— Task objective —
The data should be duplicated exactly, with every word kept as it is.

Plain-text document sources:
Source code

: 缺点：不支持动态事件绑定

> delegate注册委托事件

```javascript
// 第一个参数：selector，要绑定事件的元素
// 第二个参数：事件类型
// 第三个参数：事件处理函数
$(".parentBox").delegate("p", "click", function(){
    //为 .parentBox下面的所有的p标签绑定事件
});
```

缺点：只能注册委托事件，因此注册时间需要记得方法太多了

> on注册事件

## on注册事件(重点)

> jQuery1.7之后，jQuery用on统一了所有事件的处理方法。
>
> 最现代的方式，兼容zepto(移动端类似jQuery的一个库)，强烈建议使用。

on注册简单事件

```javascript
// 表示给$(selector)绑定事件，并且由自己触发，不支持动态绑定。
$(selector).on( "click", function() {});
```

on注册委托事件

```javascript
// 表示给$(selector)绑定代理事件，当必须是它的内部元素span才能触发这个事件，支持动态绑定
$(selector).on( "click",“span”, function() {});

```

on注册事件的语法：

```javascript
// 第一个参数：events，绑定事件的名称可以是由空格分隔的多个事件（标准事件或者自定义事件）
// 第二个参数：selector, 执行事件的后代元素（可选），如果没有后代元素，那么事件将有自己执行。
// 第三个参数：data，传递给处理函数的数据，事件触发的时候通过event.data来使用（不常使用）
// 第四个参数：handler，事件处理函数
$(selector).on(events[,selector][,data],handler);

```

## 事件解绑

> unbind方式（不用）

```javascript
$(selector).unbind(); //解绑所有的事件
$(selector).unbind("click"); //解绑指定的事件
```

— Result for this exercise —
Source code

: 缺点：不支持动态事件绑定

> delegate注册委托事件

```javascript
// 第一个参数：selector，要绑定事件的元素
// 第二个参数：事件类型
// 第三个参数：事件处理函数
$(".parentBox").delegate("p", "click", function(){
    //为 .parentBox下面的所有的p标签绑定事件
});
```

缺点：只能注册委托事件，因此注册时间需要记得方法太多了

> on注册事件

## on注册事件(重点)

> jQuery1.7之后，jQuery用on统一了所有事件的处理方法。
>
> 最现代的方式，兼容zepto(移动端类似jQuery的一个库)，强烈建议使用。

on注册简单事件

```javascript
// 表示给$(selector)绑定事件，并且由自己触发，不支持动态绑定。
$(selector).on( "click", function() {});
```

on注册委托事件

```javascript
// 表示给$(selector)绑定代理事件，当必须是它的内部元素span才能触发这个事件，支持动态绑定
$(selector).on( "click",“span”, function() {});

```

on注册事件的语法：

```javascript
// 第一个参数：events，绑定事件的名称可以是由空格分隔的多个事件（标准事件或者自定义事件）
// 第二个参数：selector, 执行事件的后代元素（可选），如果没有后代元素，那么事件将有自己执行。
// 第三个参数：data，传递给处理函数的数据，事件触发的时候通过event.data来使用（不常使用）
// 第四个参数：handler，事件处理函数
$(selector).on(events[,selector][,data],handler);

```

## 事件解绑

> unbind方式（不用）

```javascript
$(selector).unbind(); //解绑所有的事件
$(selector).unbind("click"); //解绑指定的事件
```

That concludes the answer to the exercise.